BEGIN RECORDED INFORMATION
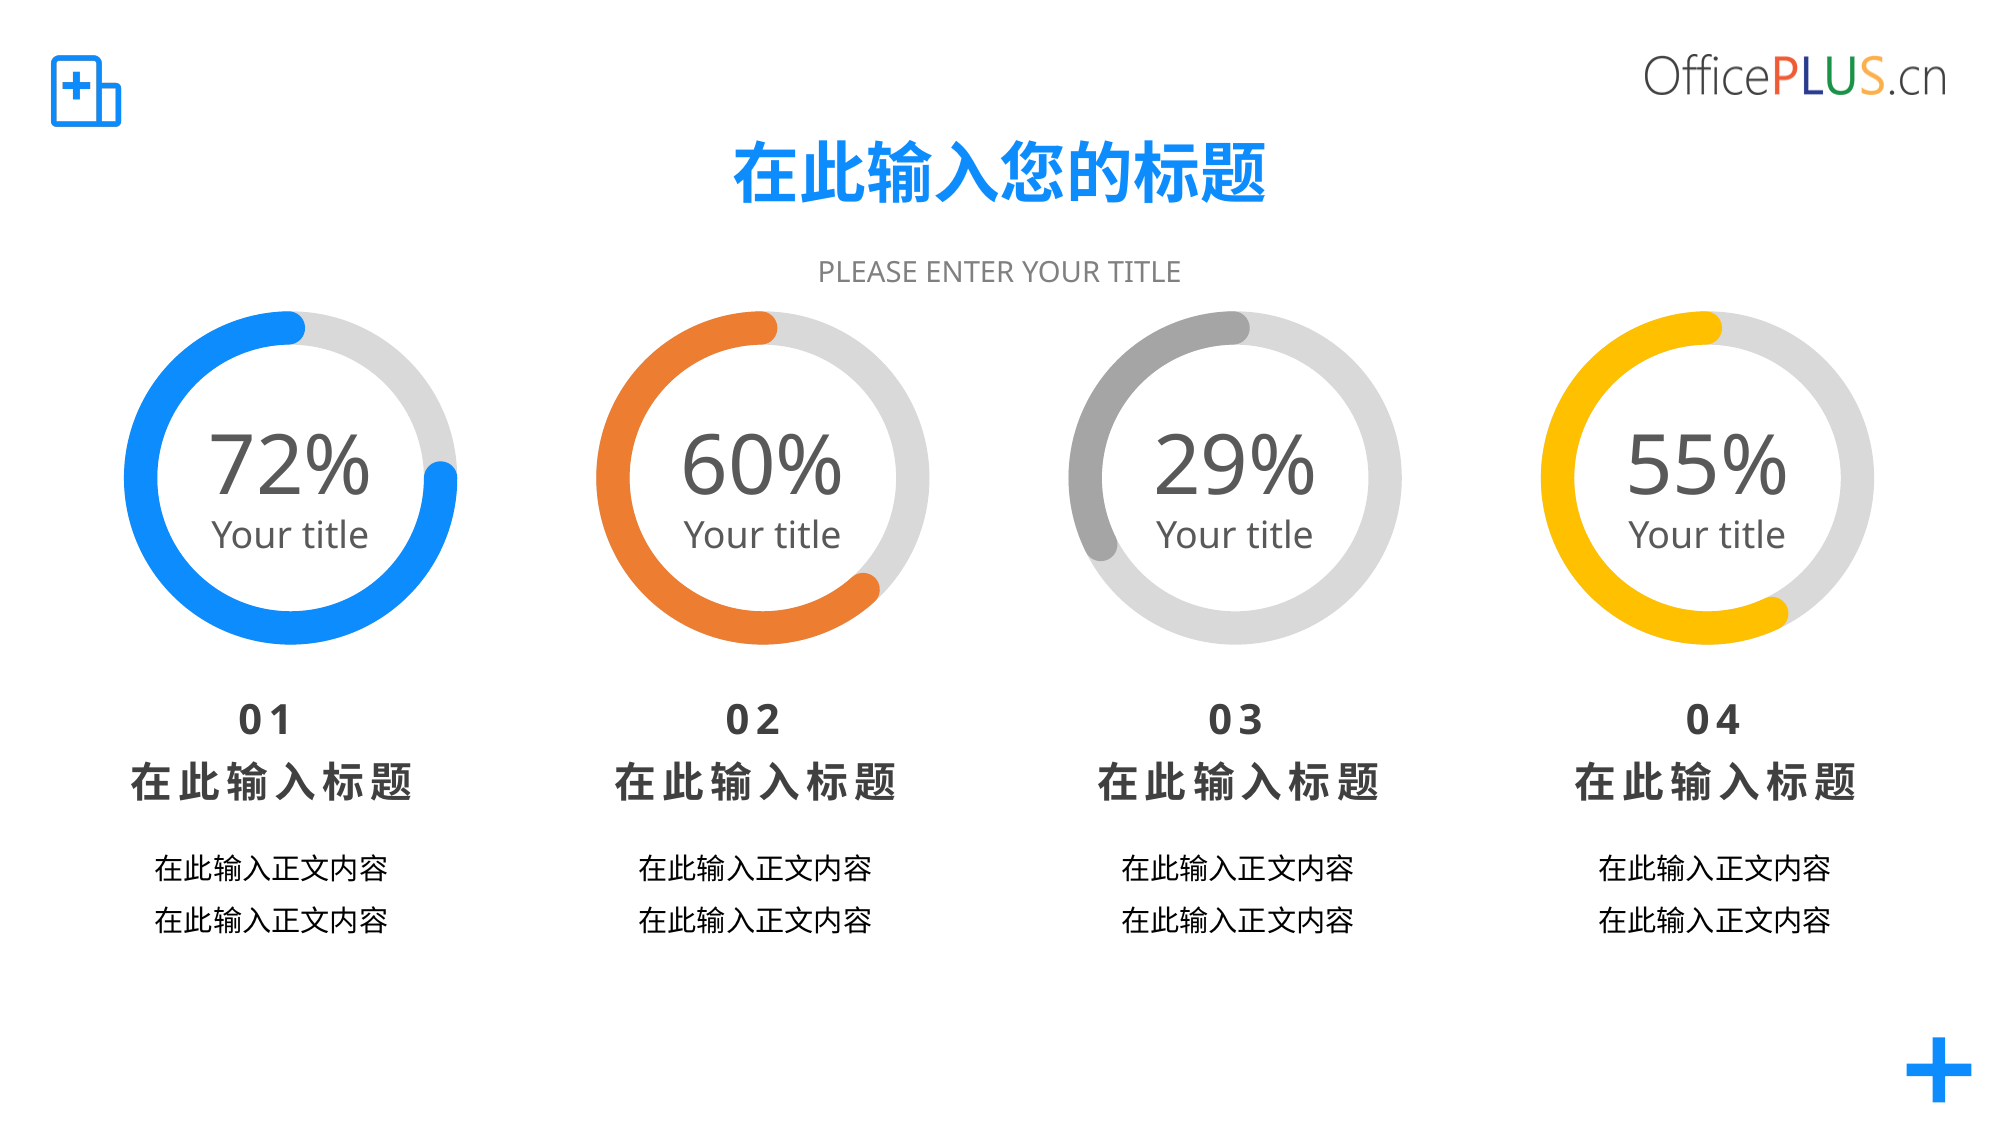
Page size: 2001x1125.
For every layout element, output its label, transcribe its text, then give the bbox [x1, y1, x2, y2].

text_box [1084, 327, 1235, 545]
picture [1645, 54, 1945, 95]
text_box 03 [1193, 685, 1278, 747]
text_box 在此输入标题 [115, 747, 428, 813]
text_box 01 [223, 685, 308, 747]
text_box [760, 326, 914, 592]
text_box 02 [710, 685, 795, 747]
text_box 在此输入正文内容 在此输入正文内容 [112, 825, 431, 945]
text_box 在此输入标题 [1559, 747, 1871, 813]
text_box 60% Your title [653, 404, 872, 564]
text_box 在此输入您的标题 [718, 123, 1282, 219]
text_box 04 [1671, 685, 1756, 747]
text_box [1704, 326, 1859, 616]
text_box 在此输入正文内容 在此输入正文内容 [596, 825, 915, 945]
text_box 55% Your title [1598, 404, 1817, 564]
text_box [140, 327, 441, 628]
text_box [612, 327, 864, 629]
text_box 在此输入正文内容 在此输入正文内容 [1079, 825, 1398, 945]
text_box 在此输入标题 [599, 747, 912, 813]
text_box Please enter your title [739, 228, 1261, 296]
picture [45, 50, 127, 132]
text_box 29% Your title [1126, 404, 1345, 564]
text_box [1099, 326, 1387, 630]
text_box [1557, 327, 1773, 629]
text_box 在此输入正文内容 在此输入正文内容 [1556, 825, 1875, 945]
text_box 在此输入标题 [1082, 747, 1394, 813]
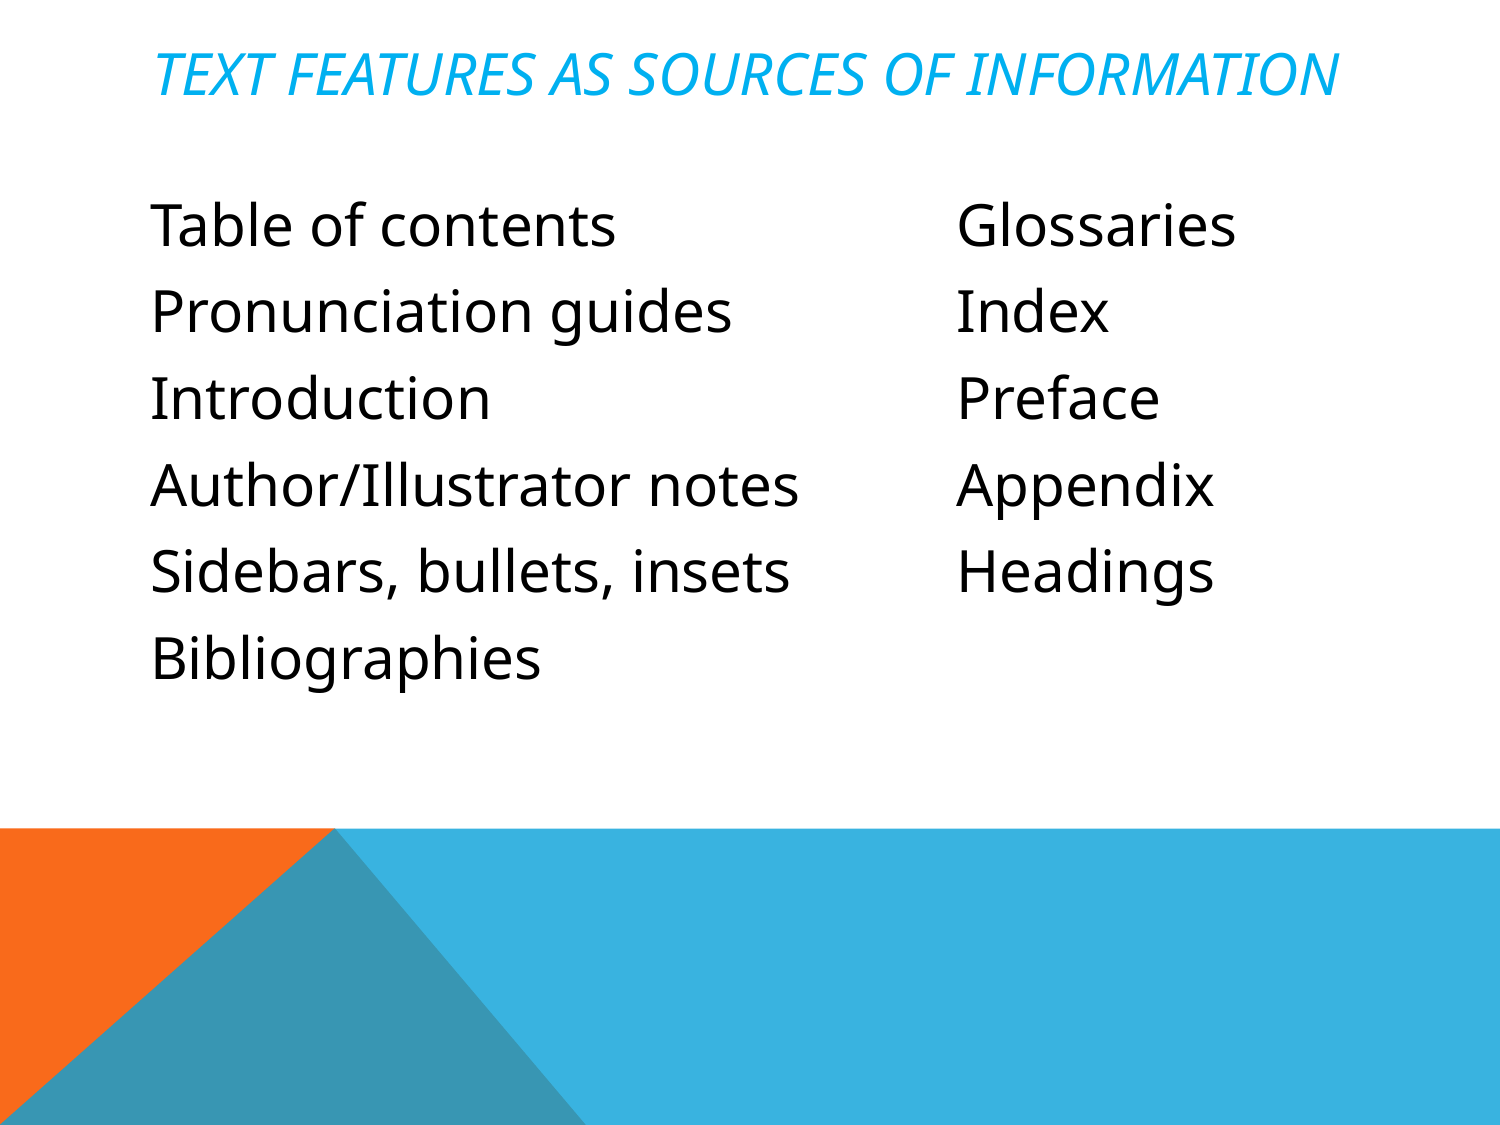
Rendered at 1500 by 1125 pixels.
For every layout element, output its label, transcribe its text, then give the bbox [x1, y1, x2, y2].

list Table of contents Glossaries Pronunciation guides Index Introduction Preface Author/Illustrator notes Appendix Sidebars, bullets, insets Headings Bibliographies [135, 180, 1369, 768]
title Text features as sources of information [137, 62, 1372, 153]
END RECORDED INFORMATION
**WHAT YOU ARE ASKED TO DO:**
Quote, without any change, each line from the one that contains "Rendered at 1500 by 1125 pixels." through the end of the material.

**REPLY:**
Rendered at 1500 by 1125 pixels.
For every layout element, output its label, transcribe its text, then give the bbox [x1, y1, x2, y2].

list Table of contents Glossaries Pronunciation guides Index Introduction Preface Author/Illustrator notes Appendix Sidebars, bullets, insets Headings Bibliographies [135, 180, 1369, 768]
title Text features as sources of information [137, 62, 1372, 153]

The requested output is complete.